Nenhum país desenvolvido impõe gestação de anencéfalo à mulher
Como pai de uma menina especial que hoje tem 13 anos e é portadora de Síndrome de Rett, mal correlato à paralisia cerebral que lhe furtou totalmente a capacidade de uso intencional dos membros, a fala e até o exercício autônomo das funções biológicas básicas, e como cristão, educado no seio da Igreja Católica, sinto-me à vontade para opinar sobre o julgamento que o Superior Tribunal Federal fará amanhã (11 de abril) do aborto de anencéfalos.
Tenho quatro filhos – três garotas (uma de 29, outra de 26 e a terceira de 13 anos) e um rapaz (24 anos). O aborto não foi recurso para minha mulher e eu nem quando não tínhamos condição de ter a primeira filha por sermos muito jovens e despreparados, ou quando já tínhamos três filhos crescidos e engravidarmos novamente, ainda mais com a minha mulher não sendo mais tão jovem, era visto por amigos e parentes como “loucura”.
Todavia, minha posição sobre o aborto foi mudando ao longo da vida conforme fui entendendo o mal irreparável que o fundamentalismo religioso e a violação do preceito constitucional sobre o Estado ser laico causam ao Terceiro Mundo ao produzirem milhões de famílias desestruturadas e cheias de filhos que não podem criar. Desde então, passei a considerar o aborto como um direito de quem quer, ainda que, para minha mulher e eu, continue não valendo, pois jamais nos arrependemos da quarta gravidez mesmo com todas as dificuldades…

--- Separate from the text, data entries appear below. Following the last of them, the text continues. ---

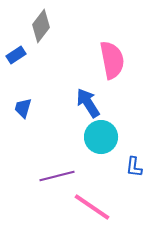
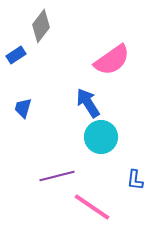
pink semicircle: rotated 66 degrees clockwise
blue L-shape: moved 1 px right, 13 px down
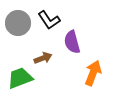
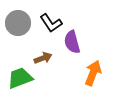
black L-shape: moved 2 px right, 3 px down
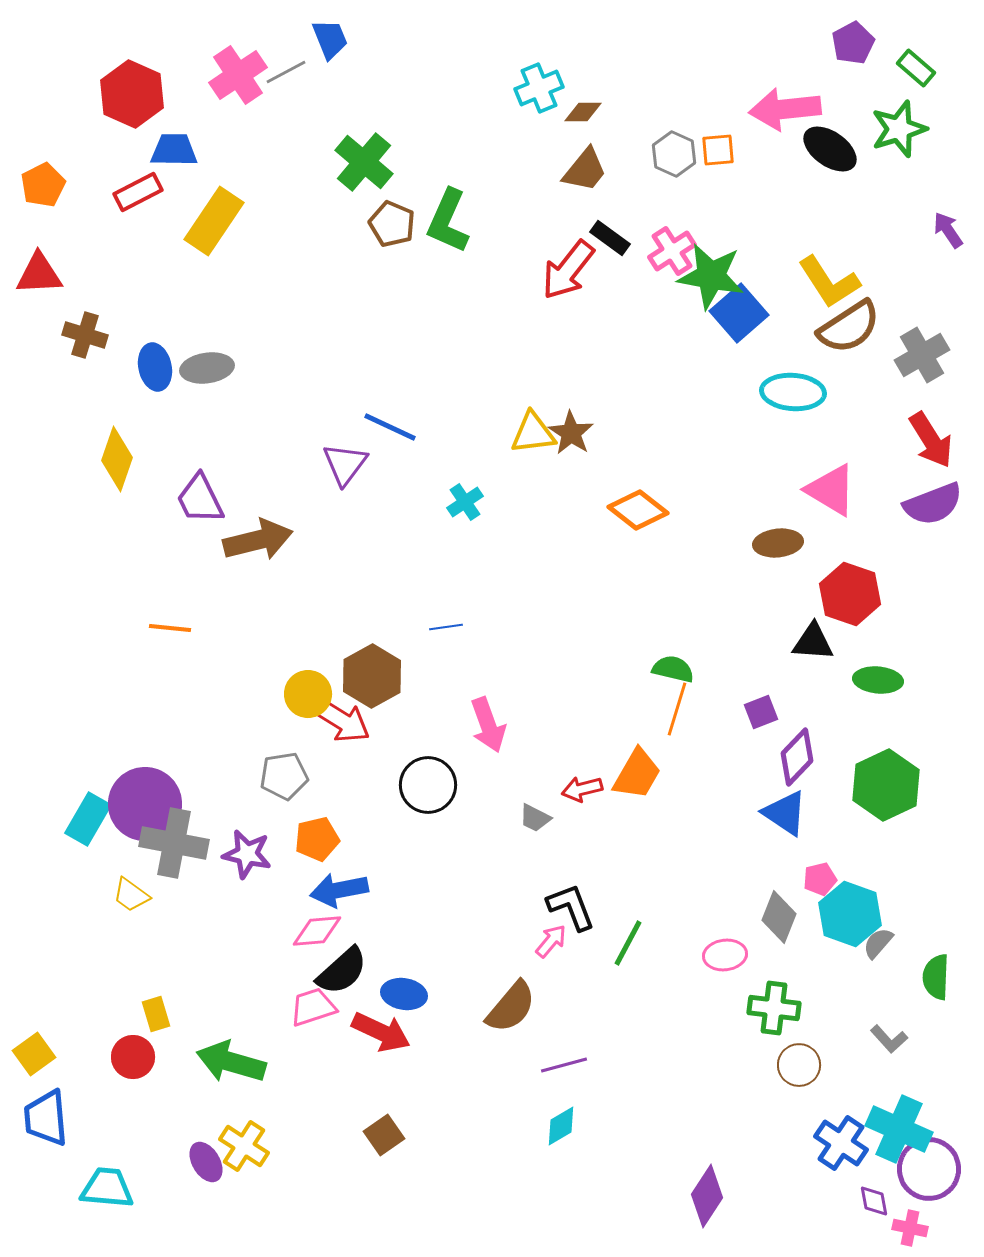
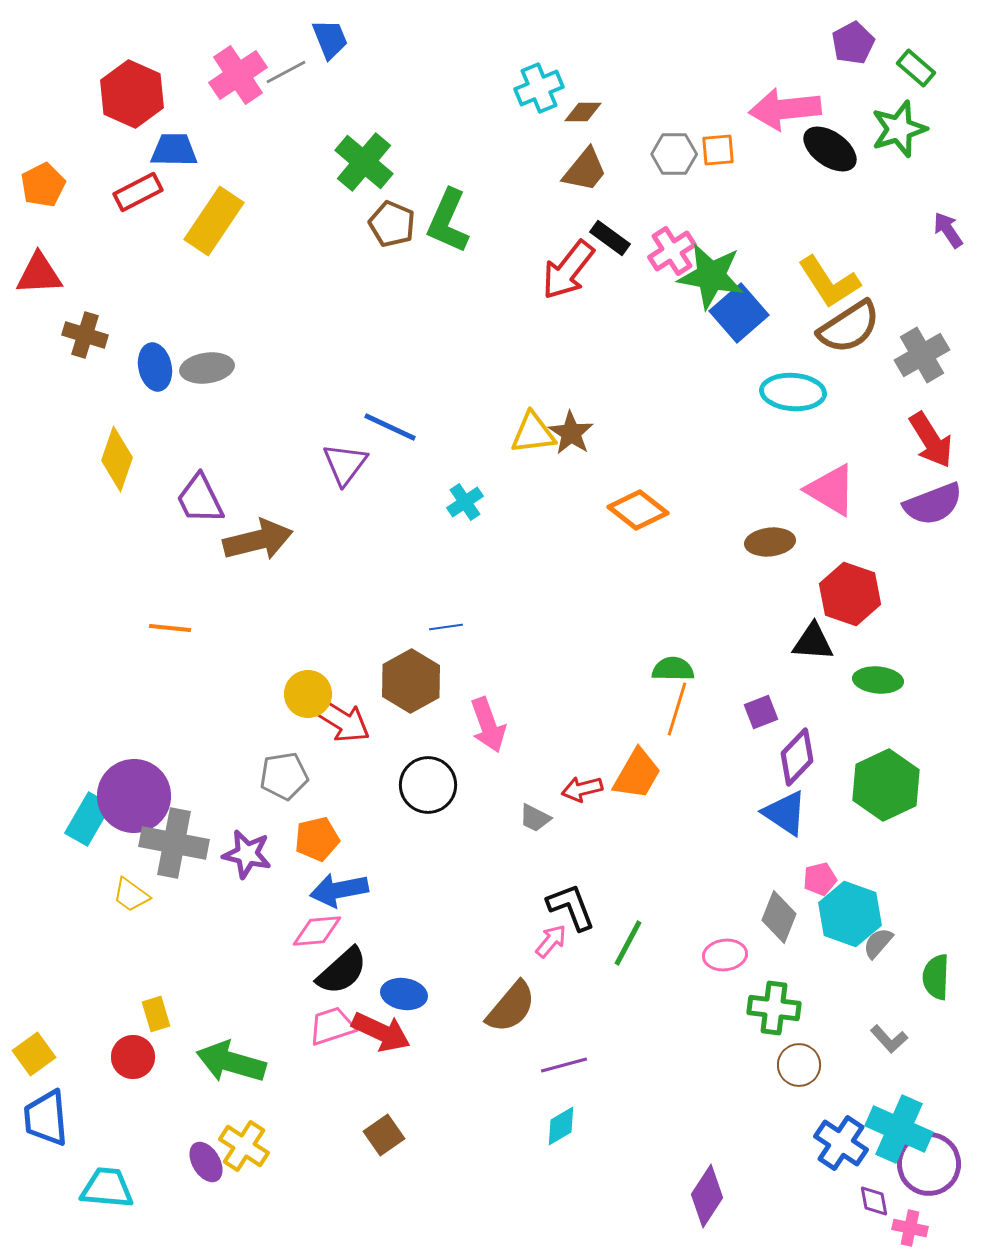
gray hexagon at (674, 154): rotated 24 degrees counterclockwise
brown ellipse at (778, 543): moved 8 px left, 1 px up
green semicircle at (673, 669): rotated 12 degrees counterclockwise
brown hexagon at (372, 676): moved 39 px right, 5 px down
purple circle at (145, 804): moved 11 px left, 8 px up
pink trapezoid at (313, 1007): moved 19 px right, 19 px down
purple circle at (929, 1169): moved 5 px up
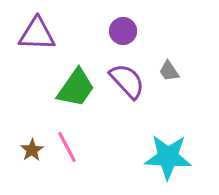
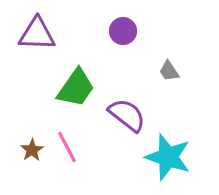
purple semicircle: moved 34 px down; rotated 9 degrees counterclockwise
cyan star: rotated 15 degrees clockwise
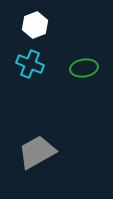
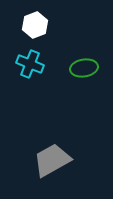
gray trapezoid: moved 15 px right, 8 px down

Vá lá que o aborto puro e simples ainda seja polêmico até em alguns países desenvolvidos. Agora, obrigar uma mulher a levar até o fim a gravidez de um feto anencéfalo – que nascerá sem cérebro e, portanto, condenado a morte em minutos, dias, semanas ou, no máximo, 1 ou 2 anos após ser dado à luz – não deveria ser questão polêmica, pois se trata de uma violência, de uma imposição medieval que já foi ultrapassada e extinta em TODOS, absolutamente TODOS os países desenvolvidos.
Estados Unidos, Canadá, Cuba, Inglaterra, Suíça, França, Alemanha, Noruega (melhor IDH do mundo), Espanha, Portugal, Itália, Rússia, Austrália, China e vários outros países já ultrapassaram a Idade Média e hoje não apenas permitem o aborto de fetos sem cérebro como oferecem o procedimento nos seus sistemas públicos de saúde. E o que é mais: aborto legal feito pelo Estado para quem quer e precisa é considerado uma conquista dessas sociedades.
Minha mulher e a filha mais velha são terminantemente contrárias ao aborto de fetos normais e entendem que deva ser assim para elas e para os outros. A segunda filha, que pensava como a mãe e a irmã e que reside na Austrália há quase três anos, onde faz faculdade, com a experiência de conhecer de perto um país desenvolvido em que o aborto seguro se comprova uma conquista para quem quiser enxergar, mudou de opinião.
Agora, nem esposa nem filhas sequer cogitam apoiar que uma mulher seja obrigada a levar até o fim uma gravidez só para ver seu bebê morrer pouco depois do parto. Nesse caso, todas elas entendem que não há o que discutir. Interromper uma gravidez como essa, dizem ser um ato de piedade não só para com a mãe – que se arrisca a perecer em uma gravidez desse tipo –, mas para com o próprio filho.
Enquanto isso, igrejas se mobilizam para obrigar o Brasil a continuar no clube da América Latina e da África, regiões que vivem em um período da história obscurecido por dogmas religiosos medievais que obrigam mulheres a darem à luz filhos virtualmente mortos. Libertar este país dos fanáticos religiosos, pois, é primordial para que deixe de ser pobre e atrasado. As religiões passam dos limites ao exigirem tal sofrimento para a mulher.